§ **Task objective**:
Copy out the records exactly, from their first line through the line containing "locality: Central Suriname", both ends included.

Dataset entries
- - - - - - -

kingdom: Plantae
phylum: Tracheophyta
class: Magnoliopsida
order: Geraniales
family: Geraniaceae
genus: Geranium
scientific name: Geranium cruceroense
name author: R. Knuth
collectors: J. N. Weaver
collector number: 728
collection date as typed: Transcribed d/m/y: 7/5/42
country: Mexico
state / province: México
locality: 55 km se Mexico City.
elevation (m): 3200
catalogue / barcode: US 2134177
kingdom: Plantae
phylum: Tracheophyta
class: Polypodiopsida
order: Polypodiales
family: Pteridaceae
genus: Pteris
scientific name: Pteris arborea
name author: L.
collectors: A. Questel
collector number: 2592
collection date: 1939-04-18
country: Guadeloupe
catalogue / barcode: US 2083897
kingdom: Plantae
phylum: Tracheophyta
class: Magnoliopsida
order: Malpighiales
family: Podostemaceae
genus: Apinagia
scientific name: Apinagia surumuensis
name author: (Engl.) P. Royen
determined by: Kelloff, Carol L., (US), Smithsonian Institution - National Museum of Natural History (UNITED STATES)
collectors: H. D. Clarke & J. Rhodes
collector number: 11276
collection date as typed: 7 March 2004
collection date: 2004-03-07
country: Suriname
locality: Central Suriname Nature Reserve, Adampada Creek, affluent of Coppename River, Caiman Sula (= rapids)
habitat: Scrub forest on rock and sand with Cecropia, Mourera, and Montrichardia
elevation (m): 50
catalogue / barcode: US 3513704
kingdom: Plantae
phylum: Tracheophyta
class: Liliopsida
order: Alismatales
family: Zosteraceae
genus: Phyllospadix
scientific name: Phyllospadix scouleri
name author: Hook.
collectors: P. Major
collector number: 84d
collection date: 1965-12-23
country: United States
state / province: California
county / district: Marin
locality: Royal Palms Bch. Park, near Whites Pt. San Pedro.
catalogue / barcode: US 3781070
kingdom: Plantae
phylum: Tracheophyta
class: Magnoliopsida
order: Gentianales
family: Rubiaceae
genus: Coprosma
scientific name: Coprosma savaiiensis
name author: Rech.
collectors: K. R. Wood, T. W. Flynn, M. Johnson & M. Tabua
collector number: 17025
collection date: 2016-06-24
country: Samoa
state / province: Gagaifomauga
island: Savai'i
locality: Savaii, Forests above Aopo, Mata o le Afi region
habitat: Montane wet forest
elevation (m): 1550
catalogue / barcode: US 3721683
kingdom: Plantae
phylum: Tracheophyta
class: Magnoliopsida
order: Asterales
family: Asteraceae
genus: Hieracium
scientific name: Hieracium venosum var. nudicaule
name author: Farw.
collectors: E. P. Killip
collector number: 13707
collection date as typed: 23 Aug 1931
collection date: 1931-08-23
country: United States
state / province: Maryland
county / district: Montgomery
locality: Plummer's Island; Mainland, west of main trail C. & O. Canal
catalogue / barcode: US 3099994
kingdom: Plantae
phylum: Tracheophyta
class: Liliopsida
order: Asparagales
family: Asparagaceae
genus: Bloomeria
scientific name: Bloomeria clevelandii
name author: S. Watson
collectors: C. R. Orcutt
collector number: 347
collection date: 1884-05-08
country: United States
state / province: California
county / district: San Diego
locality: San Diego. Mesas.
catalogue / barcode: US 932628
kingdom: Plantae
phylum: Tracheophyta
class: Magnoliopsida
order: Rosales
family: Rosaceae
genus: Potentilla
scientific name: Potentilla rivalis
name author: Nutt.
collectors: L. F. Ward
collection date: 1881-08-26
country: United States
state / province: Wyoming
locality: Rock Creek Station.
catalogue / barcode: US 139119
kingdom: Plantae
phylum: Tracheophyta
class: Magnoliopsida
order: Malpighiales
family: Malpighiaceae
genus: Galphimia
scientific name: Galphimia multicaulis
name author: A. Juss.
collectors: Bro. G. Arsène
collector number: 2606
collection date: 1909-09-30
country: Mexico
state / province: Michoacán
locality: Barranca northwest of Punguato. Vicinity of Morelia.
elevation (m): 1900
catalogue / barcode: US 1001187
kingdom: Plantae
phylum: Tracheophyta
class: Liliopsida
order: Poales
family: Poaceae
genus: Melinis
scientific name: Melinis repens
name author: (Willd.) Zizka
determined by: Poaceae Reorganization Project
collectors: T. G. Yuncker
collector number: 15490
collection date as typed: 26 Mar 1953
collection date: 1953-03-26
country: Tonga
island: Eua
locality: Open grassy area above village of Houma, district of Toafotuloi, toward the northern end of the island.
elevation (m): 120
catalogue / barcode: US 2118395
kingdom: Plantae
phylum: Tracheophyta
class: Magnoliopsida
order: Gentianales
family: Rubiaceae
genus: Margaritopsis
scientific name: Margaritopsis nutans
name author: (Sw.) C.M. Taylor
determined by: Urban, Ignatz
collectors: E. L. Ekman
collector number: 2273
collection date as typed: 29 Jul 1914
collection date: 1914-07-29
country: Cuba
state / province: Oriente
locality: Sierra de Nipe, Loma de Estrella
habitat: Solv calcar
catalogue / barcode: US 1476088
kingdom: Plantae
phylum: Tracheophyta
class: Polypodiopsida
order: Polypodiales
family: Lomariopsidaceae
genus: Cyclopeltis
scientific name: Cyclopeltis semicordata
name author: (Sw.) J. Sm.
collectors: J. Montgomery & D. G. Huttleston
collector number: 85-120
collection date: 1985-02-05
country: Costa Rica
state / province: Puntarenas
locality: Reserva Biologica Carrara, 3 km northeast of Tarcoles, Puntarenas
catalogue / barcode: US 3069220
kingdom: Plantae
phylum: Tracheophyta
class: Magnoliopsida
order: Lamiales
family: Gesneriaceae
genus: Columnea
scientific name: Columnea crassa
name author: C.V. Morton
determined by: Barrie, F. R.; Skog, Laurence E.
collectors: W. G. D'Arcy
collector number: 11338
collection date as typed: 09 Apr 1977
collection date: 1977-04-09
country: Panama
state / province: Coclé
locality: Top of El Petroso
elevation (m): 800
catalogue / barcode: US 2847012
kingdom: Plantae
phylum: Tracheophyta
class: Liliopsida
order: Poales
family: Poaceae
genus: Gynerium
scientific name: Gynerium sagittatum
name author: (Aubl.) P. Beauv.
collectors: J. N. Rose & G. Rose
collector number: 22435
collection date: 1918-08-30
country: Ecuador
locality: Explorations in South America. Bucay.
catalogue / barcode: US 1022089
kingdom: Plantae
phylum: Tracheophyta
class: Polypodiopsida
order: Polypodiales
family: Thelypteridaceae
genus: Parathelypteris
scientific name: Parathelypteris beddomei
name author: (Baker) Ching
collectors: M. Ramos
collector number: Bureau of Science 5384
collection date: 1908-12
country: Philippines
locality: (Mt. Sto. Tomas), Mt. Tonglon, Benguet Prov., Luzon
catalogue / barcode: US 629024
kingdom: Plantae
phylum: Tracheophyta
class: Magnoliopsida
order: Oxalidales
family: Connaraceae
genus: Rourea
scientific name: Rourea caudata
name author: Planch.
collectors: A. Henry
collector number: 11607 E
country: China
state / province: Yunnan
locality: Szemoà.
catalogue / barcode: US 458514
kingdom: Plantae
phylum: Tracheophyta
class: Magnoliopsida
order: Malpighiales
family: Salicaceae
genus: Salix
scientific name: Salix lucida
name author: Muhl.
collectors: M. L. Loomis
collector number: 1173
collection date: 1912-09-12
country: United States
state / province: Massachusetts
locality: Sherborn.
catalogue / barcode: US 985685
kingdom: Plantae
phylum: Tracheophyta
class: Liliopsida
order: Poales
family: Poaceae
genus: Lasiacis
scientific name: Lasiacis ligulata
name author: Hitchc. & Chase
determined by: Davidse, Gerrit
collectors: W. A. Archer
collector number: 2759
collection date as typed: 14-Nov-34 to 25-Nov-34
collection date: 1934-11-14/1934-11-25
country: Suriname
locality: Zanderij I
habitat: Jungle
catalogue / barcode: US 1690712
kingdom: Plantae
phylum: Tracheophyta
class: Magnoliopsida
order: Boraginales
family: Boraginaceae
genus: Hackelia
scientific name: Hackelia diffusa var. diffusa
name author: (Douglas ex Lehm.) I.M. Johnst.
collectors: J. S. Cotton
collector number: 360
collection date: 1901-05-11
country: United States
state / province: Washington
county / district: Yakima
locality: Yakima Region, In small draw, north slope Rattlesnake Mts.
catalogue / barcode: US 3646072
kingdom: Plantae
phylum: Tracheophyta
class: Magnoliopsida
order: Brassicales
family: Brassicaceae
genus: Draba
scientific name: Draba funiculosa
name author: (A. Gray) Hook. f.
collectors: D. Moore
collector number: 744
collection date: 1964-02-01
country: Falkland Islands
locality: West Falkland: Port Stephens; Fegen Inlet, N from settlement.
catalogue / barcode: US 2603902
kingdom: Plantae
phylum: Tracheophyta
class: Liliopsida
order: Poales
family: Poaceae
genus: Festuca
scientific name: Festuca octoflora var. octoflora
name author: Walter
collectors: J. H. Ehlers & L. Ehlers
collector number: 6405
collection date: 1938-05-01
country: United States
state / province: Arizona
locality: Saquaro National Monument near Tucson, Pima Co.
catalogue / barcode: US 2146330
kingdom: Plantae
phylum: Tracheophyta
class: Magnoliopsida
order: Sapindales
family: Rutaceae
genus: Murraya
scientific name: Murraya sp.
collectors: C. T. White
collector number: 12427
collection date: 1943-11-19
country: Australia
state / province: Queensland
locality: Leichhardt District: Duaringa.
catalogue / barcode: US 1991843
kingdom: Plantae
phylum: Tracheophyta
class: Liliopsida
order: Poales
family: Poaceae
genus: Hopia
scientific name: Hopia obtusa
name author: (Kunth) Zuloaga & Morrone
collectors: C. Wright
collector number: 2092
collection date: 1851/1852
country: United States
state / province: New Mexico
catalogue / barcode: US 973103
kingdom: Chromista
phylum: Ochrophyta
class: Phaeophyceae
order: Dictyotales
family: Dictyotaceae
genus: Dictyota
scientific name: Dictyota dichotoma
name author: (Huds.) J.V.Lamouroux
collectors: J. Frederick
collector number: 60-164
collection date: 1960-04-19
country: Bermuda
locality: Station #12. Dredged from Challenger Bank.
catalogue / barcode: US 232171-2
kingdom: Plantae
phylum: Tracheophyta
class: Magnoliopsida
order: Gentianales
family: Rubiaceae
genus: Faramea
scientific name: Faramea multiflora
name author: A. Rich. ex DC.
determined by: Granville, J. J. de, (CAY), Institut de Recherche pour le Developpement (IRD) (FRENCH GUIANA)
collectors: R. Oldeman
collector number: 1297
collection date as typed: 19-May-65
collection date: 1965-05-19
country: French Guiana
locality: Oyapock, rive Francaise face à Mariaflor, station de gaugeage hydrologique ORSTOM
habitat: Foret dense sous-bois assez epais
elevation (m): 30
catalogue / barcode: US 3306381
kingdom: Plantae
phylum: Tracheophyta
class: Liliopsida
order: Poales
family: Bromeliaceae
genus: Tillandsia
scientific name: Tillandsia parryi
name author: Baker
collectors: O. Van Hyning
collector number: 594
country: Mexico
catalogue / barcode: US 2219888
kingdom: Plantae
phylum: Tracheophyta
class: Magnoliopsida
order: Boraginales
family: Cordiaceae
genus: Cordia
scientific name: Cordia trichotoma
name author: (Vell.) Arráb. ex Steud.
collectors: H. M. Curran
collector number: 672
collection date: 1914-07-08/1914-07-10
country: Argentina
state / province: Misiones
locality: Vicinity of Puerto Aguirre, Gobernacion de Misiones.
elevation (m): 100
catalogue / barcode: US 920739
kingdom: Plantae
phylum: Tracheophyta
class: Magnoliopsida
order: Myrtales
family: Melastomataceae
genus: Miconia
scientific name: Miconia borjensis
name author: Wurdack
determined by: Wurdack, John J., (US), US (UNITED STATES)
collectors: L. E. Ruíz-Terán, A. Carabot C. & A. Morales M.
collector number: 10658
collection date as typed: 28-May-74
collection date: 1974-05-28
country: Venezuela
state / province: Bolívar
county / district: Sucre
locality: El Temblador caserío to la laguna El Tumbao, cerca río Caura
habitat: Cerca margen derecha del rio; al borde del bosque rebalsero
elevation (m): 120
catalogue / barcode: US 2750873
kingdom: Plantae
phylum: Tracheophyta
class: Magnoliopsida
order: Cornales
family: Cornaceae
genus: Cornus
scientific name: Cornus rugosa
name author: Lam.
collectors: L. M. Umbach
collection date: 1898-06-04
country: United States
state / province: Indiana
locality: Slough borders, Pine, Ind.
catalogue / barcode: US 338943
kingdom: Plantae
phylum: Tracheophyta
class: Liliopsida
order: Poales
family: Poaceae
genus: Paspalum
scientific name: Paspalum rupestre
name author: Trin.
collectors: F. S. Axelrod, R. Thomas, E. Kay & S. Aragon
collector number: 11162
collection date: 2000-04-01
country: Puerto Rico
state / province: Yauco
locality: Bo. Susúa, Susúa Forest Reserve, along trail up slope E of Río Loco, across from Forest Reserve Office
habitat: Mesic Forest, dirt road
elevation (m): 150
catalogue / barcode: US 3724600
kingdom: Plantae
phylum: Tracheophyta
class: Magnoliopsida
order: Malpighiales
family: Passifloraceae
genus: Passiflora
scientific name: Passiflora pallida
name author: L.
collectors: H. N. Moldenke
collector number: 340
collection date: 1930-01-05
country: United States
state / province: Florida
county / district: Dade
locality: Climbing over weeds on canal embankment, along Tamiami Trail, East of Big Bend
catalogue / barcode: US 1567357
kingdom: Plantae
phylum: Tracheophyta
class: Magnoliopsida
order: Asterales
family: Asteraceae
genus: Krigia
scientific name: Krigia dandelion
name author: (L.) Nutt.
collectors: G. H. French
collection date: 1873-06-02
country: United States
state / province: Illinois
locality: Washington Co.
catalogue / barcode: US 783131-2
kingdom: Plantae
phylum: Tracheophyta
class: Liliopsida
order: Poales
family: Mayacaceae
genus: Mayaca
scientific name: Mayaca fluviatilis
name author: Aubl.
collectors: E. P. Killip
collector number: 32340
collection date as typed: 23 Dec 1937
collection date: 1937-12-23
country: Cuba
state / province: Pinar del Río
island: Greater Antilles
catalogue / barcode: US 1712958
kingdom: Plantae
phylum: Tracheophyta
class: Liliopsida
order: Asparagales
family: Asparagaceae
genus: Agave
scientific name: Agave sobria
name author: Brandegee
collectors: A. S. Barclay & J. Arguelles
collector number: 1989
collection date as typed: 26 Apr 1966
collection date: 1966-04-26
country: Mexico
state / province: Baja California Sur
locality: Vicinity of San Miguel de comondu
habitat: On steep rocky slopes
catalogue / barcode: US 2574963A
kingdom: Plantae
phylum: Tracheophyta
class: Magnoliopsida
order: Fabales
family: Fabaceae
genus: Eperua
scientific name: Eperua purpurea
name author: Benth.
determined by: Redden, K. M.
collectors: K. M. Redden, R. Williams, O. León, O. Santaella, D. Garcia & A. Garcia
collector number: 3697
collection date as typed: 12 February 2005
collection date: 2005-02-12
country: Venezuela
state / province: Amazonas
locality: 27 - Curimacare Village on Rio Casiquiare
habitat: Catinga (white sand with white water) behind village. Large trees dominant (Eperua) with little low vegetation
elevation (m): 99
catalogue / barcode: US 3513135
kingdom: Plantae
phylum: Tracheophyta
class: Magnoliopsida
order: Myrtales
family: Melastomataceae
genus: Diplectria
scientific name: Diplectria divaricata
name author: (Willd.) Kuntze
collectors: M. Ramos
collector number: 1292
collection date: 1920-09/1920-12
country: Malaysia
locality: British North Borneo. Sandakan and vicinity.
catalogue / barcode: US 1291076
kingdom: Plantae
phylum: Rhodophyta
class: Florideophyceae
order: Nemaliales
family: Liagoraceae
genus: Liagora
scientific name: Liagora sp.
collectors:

- - - - - - -

§ **Complete response**:
kingdom: Plantae
phylum: Tracheophyta
class: Magnoliopsida
order: Geraniales
family: Geraniaceae
genus: Geranium
scientific name: Geranium cruceroense
name author: R. Knuth
collectors: J. N. Weaver
collector number: 728
collection date as typed: Transcribed d/m/y: 7/5/42
country: Mexico
state / province: México
locality: 55 km se Mexico City.
elevation (m): 3200
catalogue / barcode: US 2134177
kingdom: Plantae
phylum: Tracheophyta
class: Polypodiopsida
order: Polypodiales
family: Pteridaceae
genus: Pteris
scientific name: Pteris arborea
name author: L.
collectors: A. Questel
collector number: 2592
collection date: 1939-04-18
country: Guadeloupe
catalogue / barcode: US 2083897
kingdom: Plantae
phylum: Tracheophyta
class: Magnoliopsida
order: Malpighiales
family: Podostemaceae
genus: Apinagia
scientific name: Apinagia surumuensis
name author: (Engl.) P. Royen
determined by: Kelloff, Carol L., (US), Smithsonian Institution - National Museum of Natural History (UNITED STATES)
collectors: H. D. Clarke & J. Rhodes
collector number: 11276
collection date as typed: 7 March 2004
collection date: 2004-03-07
country: Suriname
locality: Central Suriname Nature Reserve, Adampada Creek, affluent of Coppename River, Caiman Sula (= rapids)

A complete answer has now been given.